● **EXERCISE DESCRIPTION**:
All of the entries need to be printed again exactly; pictures are the only thing to omit.
--- SUPPLIED MATERIAL Enclosed Below ---
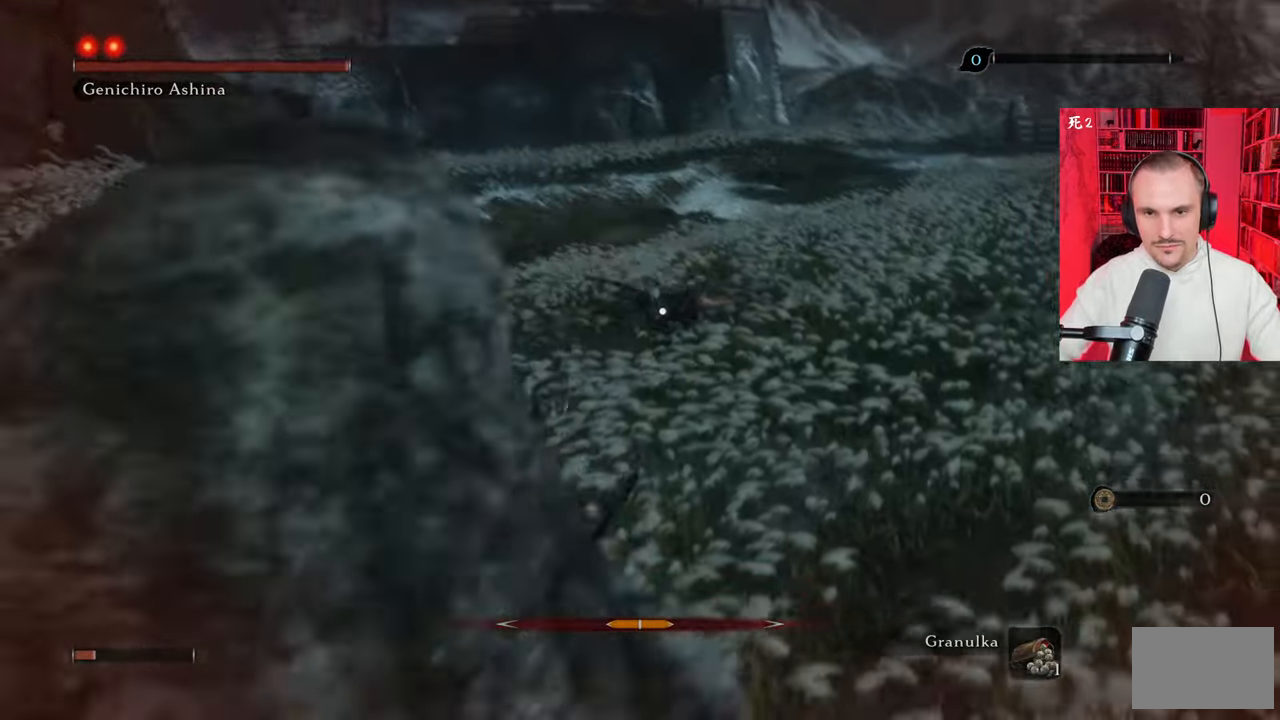
{"keys": ["a"], "mouse": [], "events": [[150, "s", "up"]]}
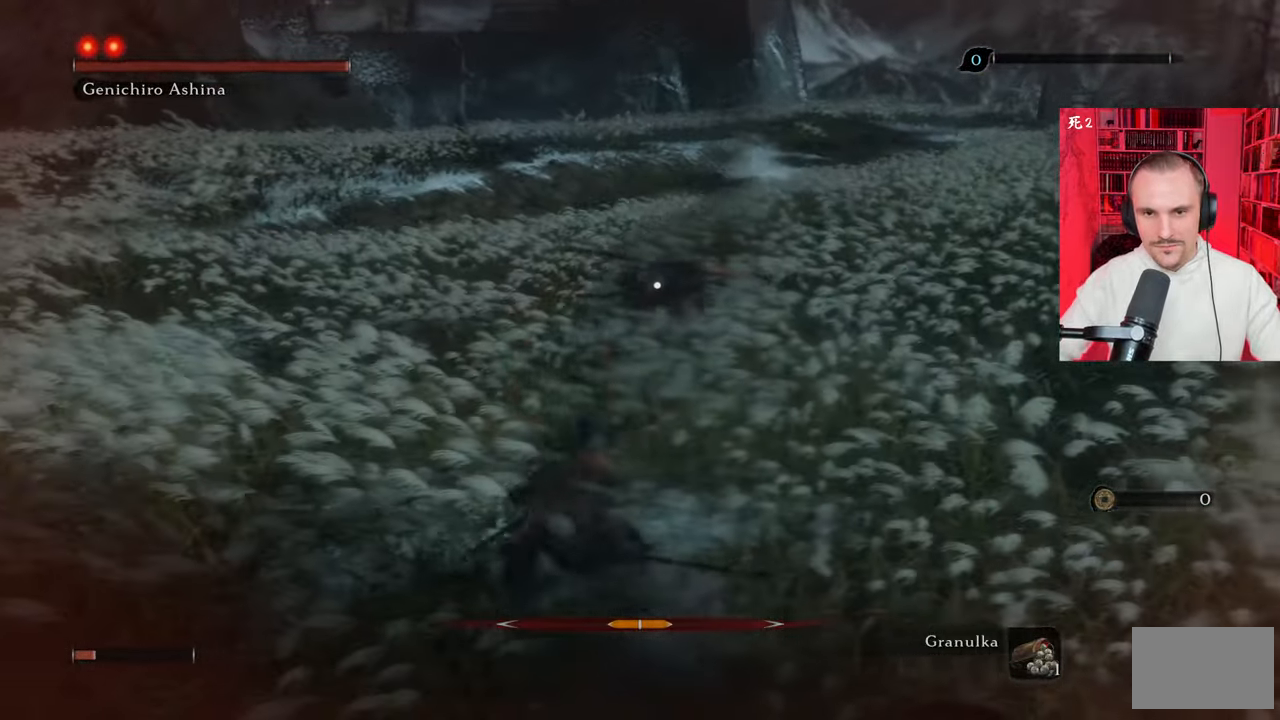
{"keys": ["a"], "mouse": [], "events": []}
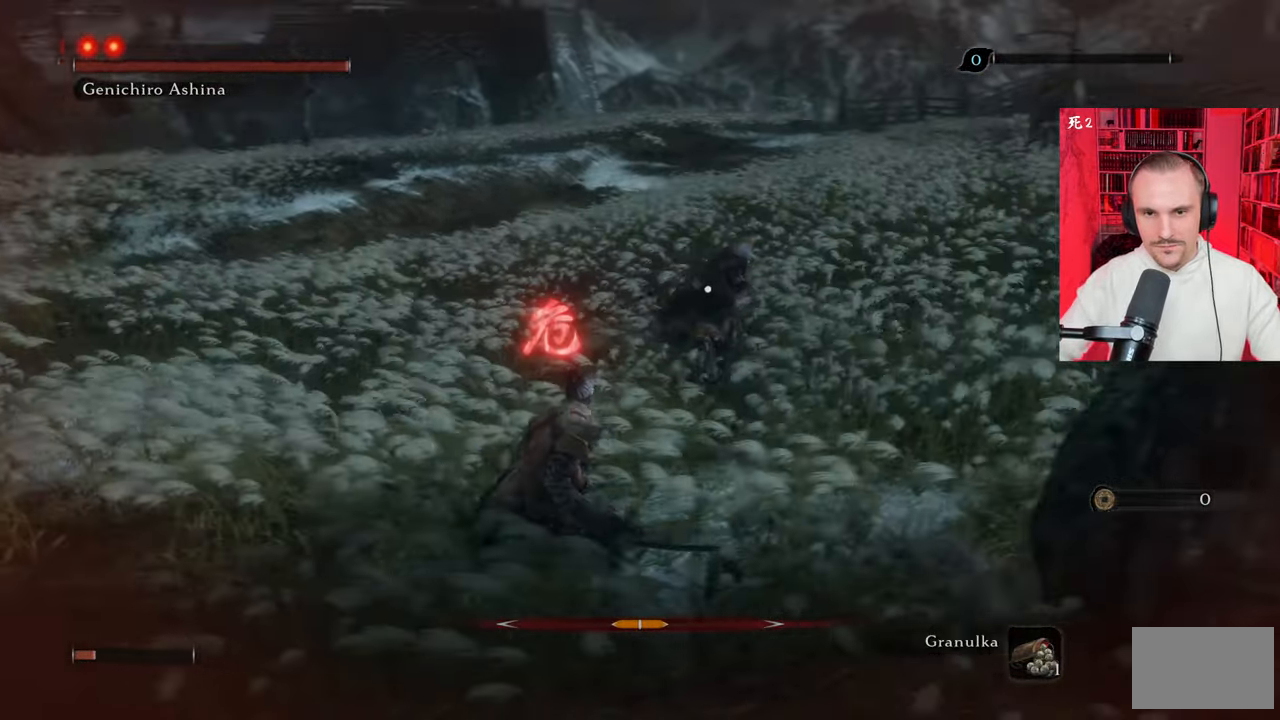
{"keys": ["a", "space"], "mouse": [], "events": [[100, "shift", "down"], [234, "shift", "up"], [284, "shift", "down"], [384, "shift", "up"], [417, "space", "down"]]}
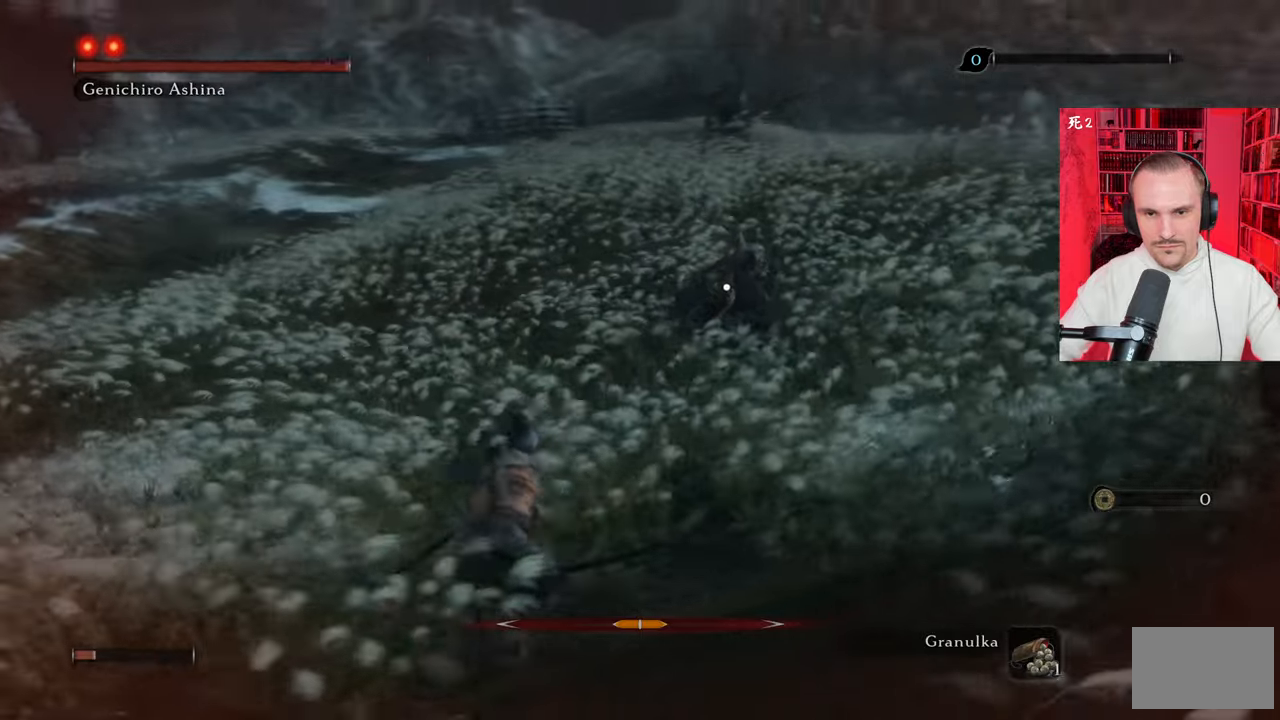
{"keys": ["a"], "mouse": [], "events": [[17, "space", "up"], [67, "space", "down"], [150, "space", "up"], [200, "space", "down"], [250, "space", "up"], [350, "space", "down"], [434, "space", "up"]]}
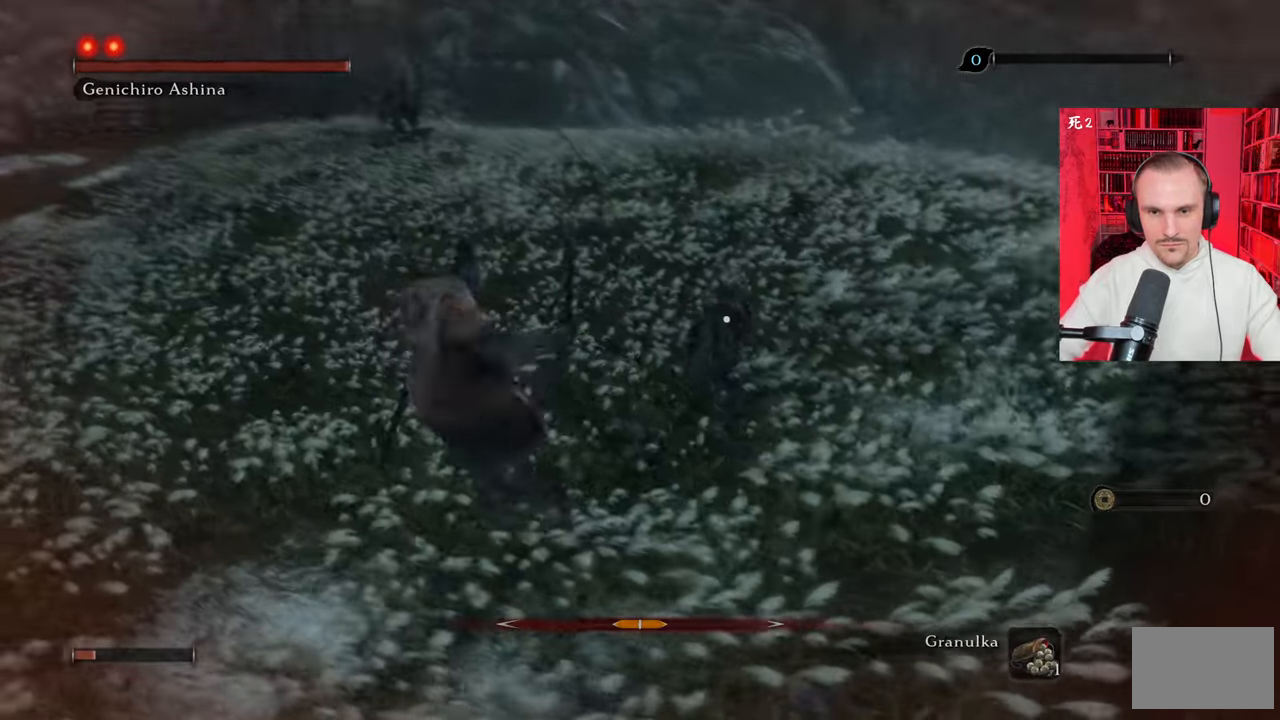
{"keys": ["a", "s"], "mouse": [], "events": [[267, "s", "down"]]}
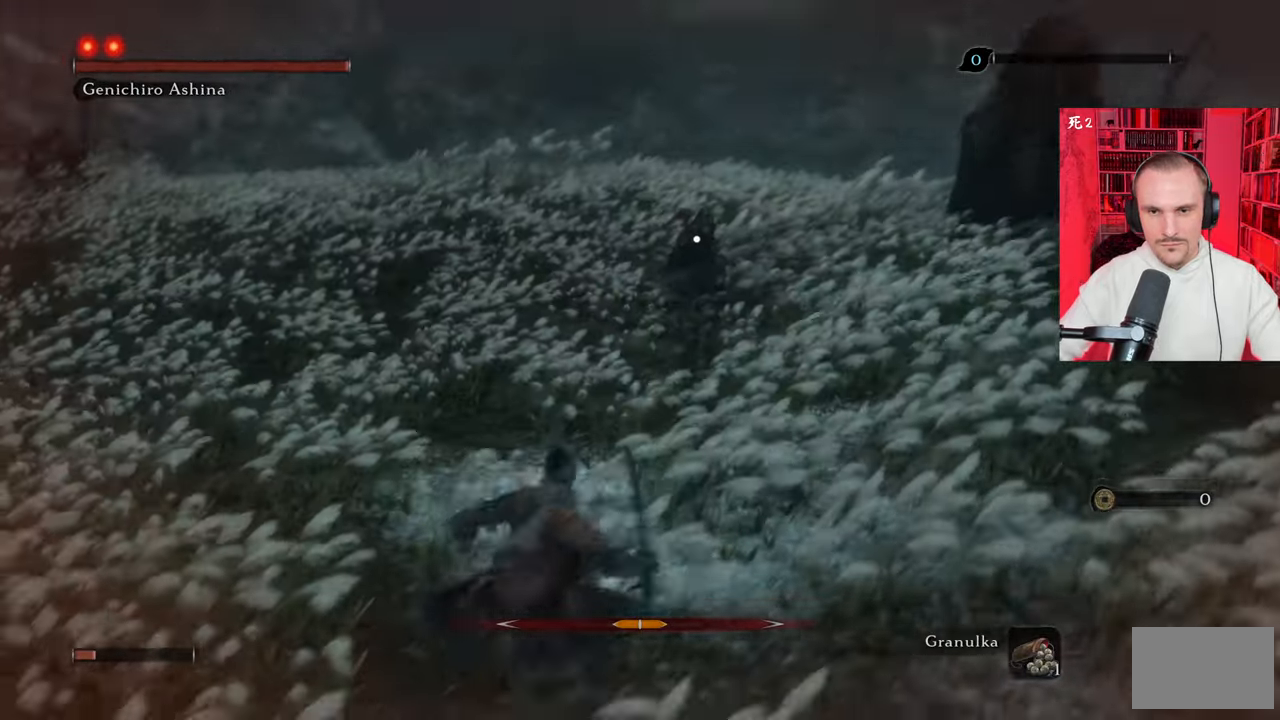
{"keys": ["a", "s"], "mouse": [], "events": []}
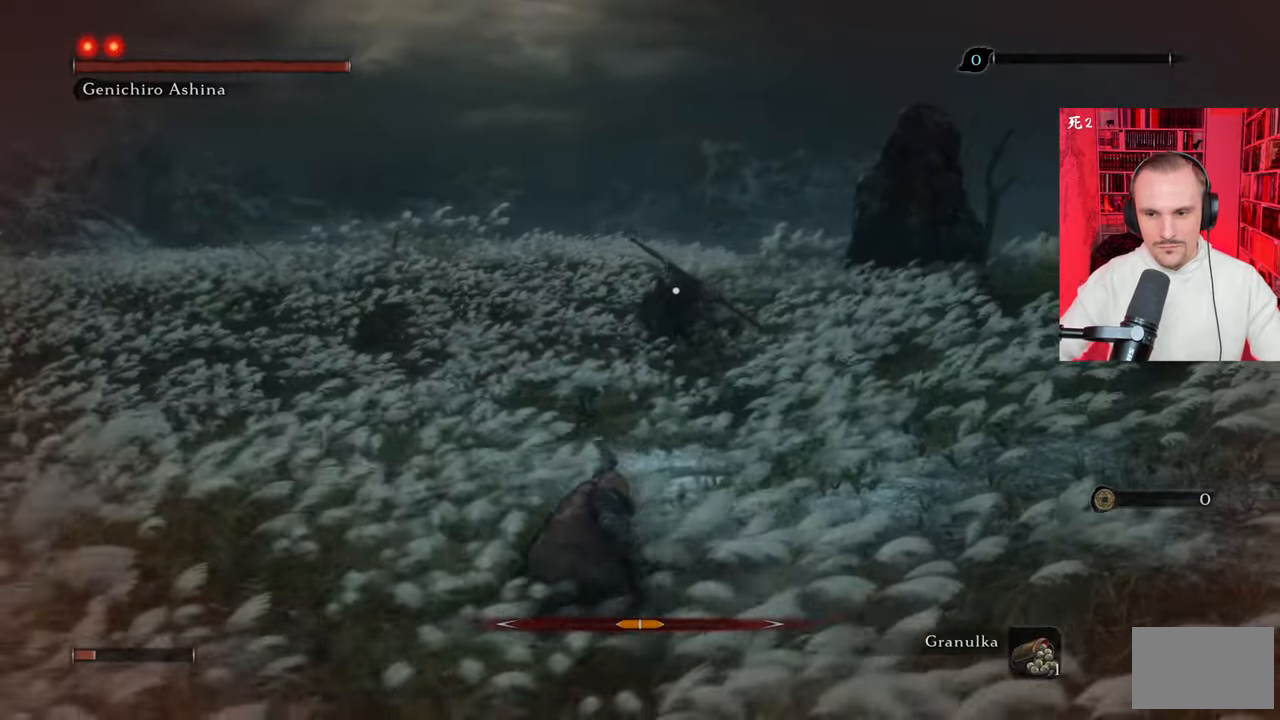
{"keys": ["a", "s"], "mouse": [], "events": []}
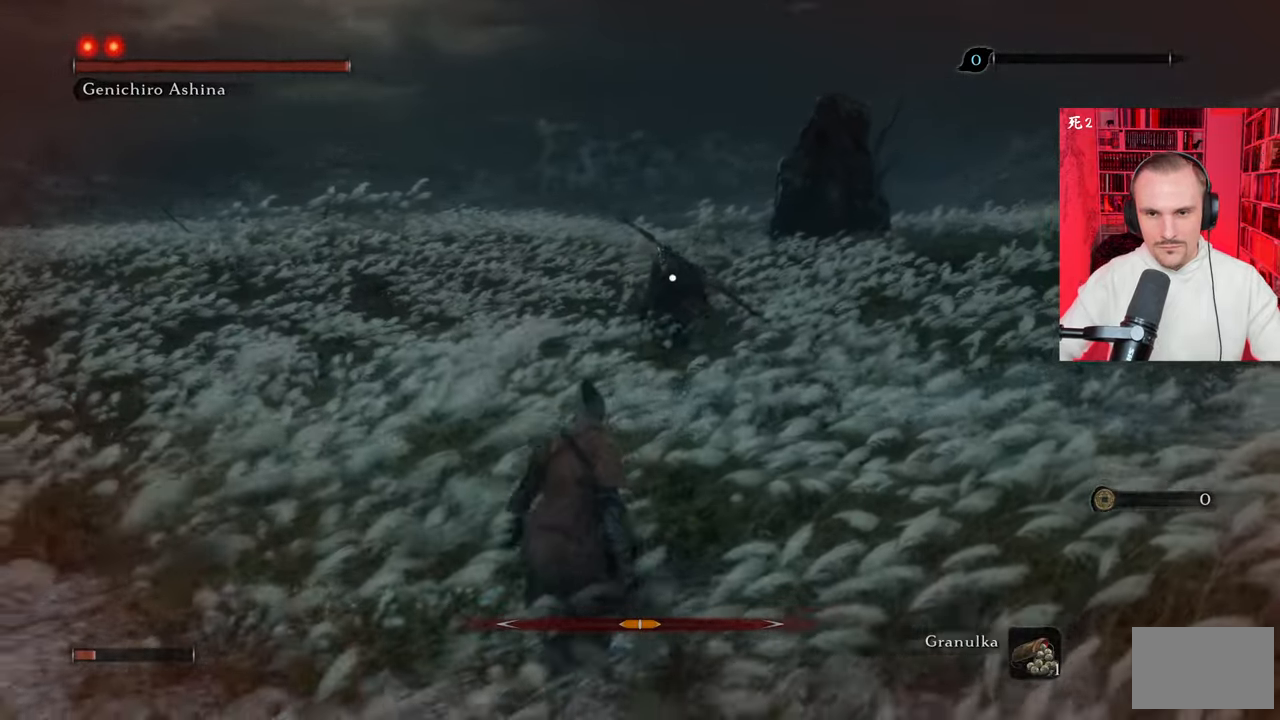
{"keys": ["a"], "mouse": [], "events": [[484, "s", "up"]]}
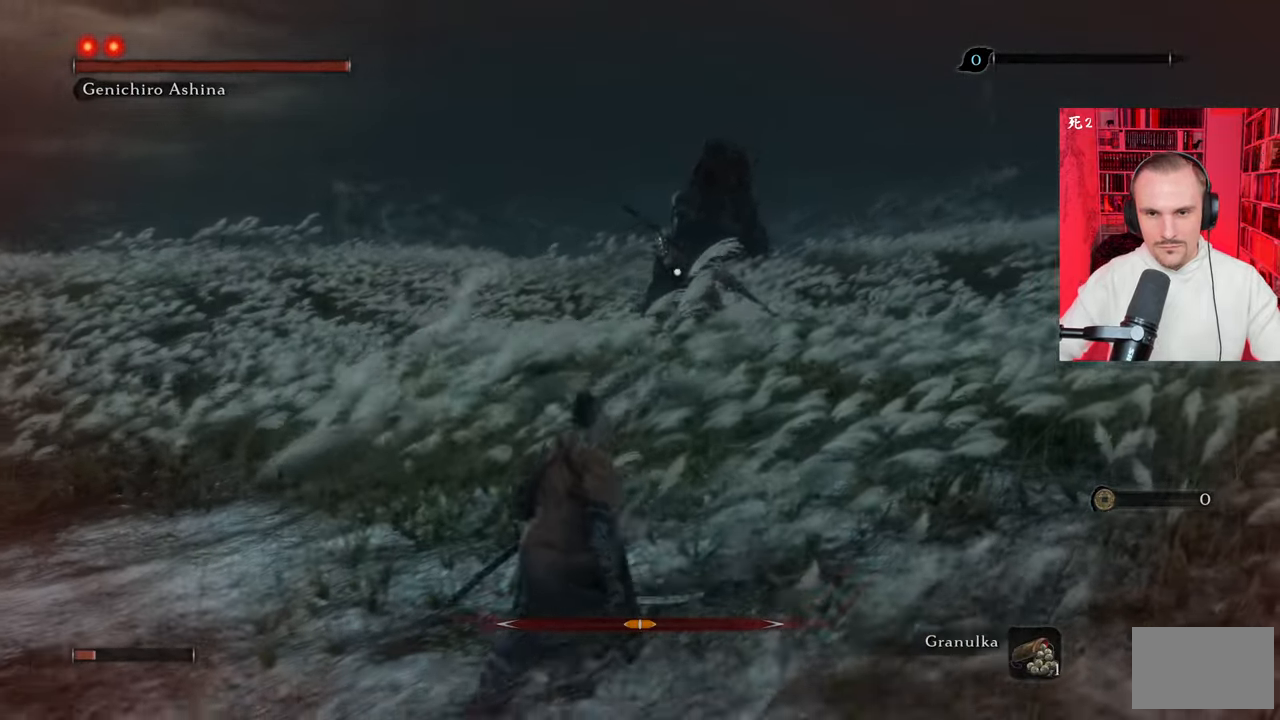
{"keys": ["a"], "mouse": [], "events": []}
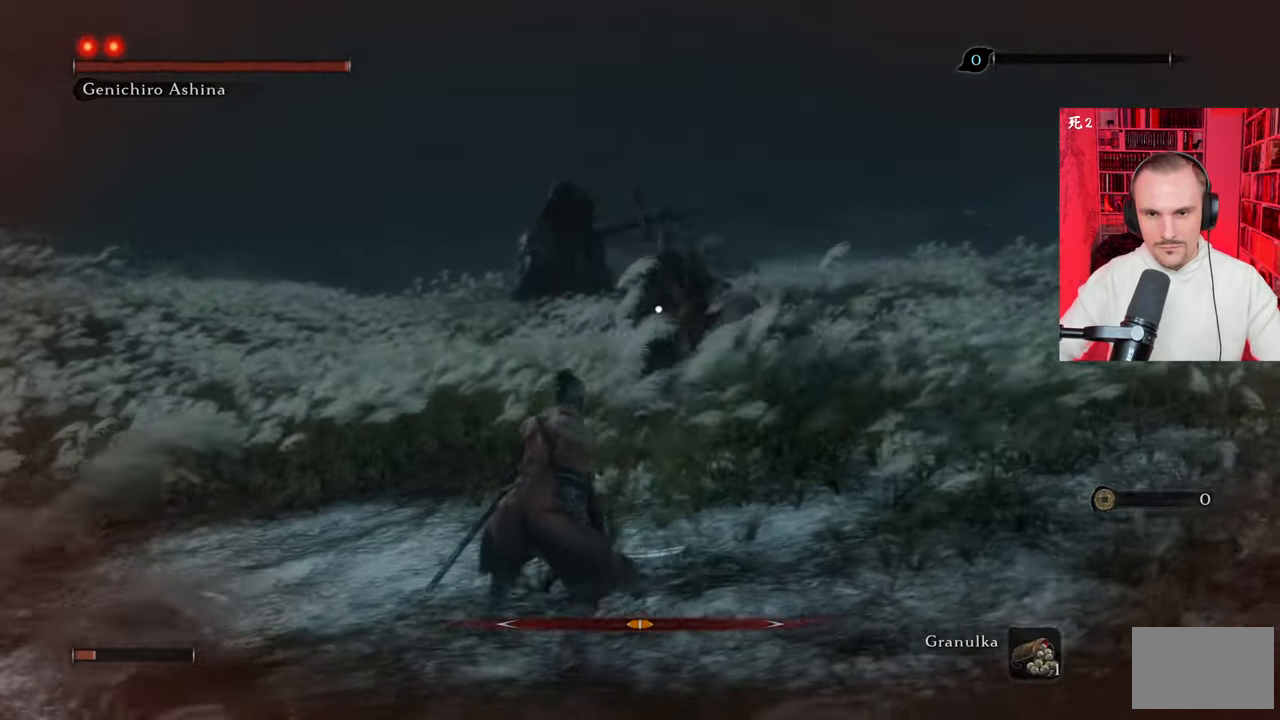
{"keys": [], "mouse": ["right"], "events": [[134, "mouse_right", "down"], [234, "mouse_right", "up"], [334, "mouse_right", "down"], [367, "mouse_right", "up"], [417, "a", "up"], [417, "mouse_right", "down"]]}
--- End of Enclosed SUPPLIED MATERIAL ---
● **SOLUTION FOR THIS PROBLEM**:
{"keys": ["a"], "mouse": [], "events": [[150, "s", "up"]]}
{"keys": ["a"], "mouse": [], "events": []}
{"keys": ["a", "space"], "mouse": [], "events": [[100, "shift", "down"], [234, "shift", "up"], [284, "shift", "down"], [384, "shift", "up"], [417, "space", "down"]]}
{"keys": ["a"], "mouse": [], "events": [[17, "space", "up"], [67, "space", "down"], [150, "space", "up"], [200, "space", "down"], [250, "space", "up"], [350, "space", "down"], [434, "space", "up"]]}
{"keys": ["a", "s"], "mouse": [], "events": [[267, "s", "down"]]}
{"keys": ["a", "s"], "mouse": [], "events": []}
{"keys": ["a", "s"], "mouse": [], "events": []}
{"keys": ["a"], "mouse": [], "events": [[484, "s", "up"]]}
{"keys": ["a"], "mouse": [], "events": []}
{"keys": [], "mouse": ["right"], "events": [[134, "mouse_right", "down"], [234, "mouse_right", "up"], [334, "mouse_right", "down"], [367, "mouse_right", "up"], [417, "a", "up"], [417, "mouse_right", "down"]]}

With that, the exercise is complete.